→ Records shown
************

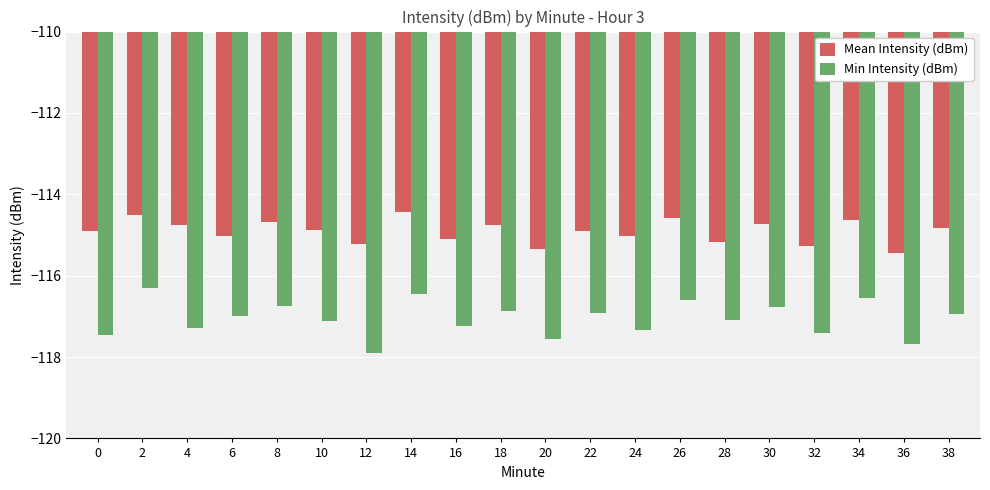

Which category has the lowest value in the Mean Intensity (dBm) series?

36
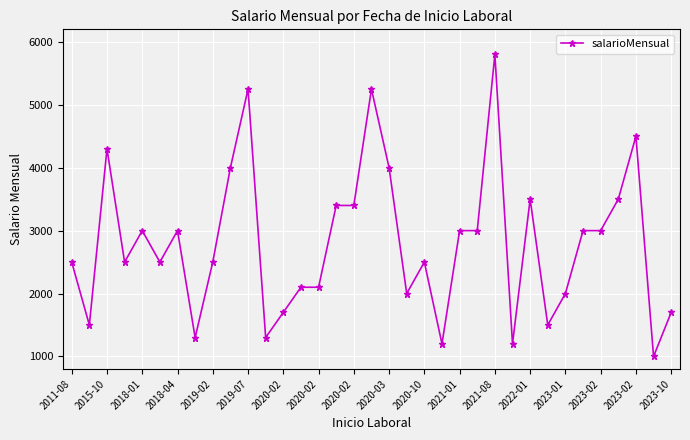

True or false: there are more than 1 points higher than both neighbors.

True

************

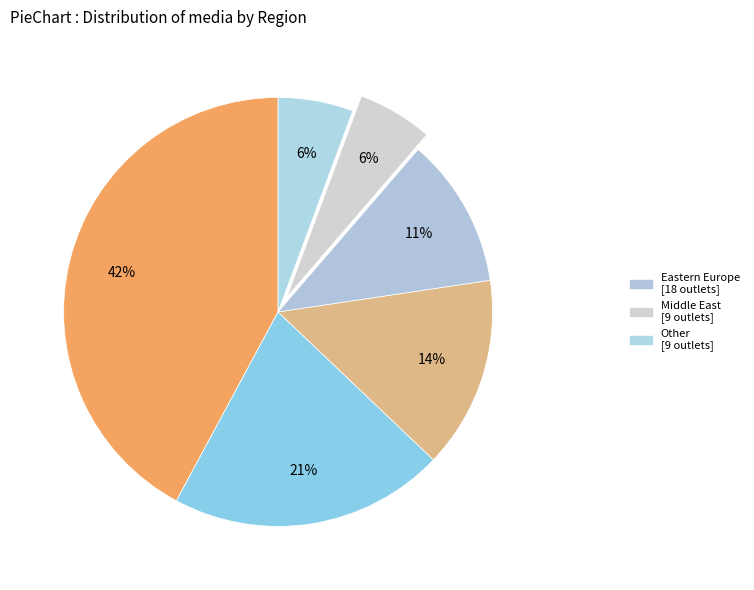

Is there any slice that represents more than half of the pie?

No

************

→ Exercise requirements
How many lines in the entries above contain the word "than"? Reply with the number alone.

→ Response for this exercise
2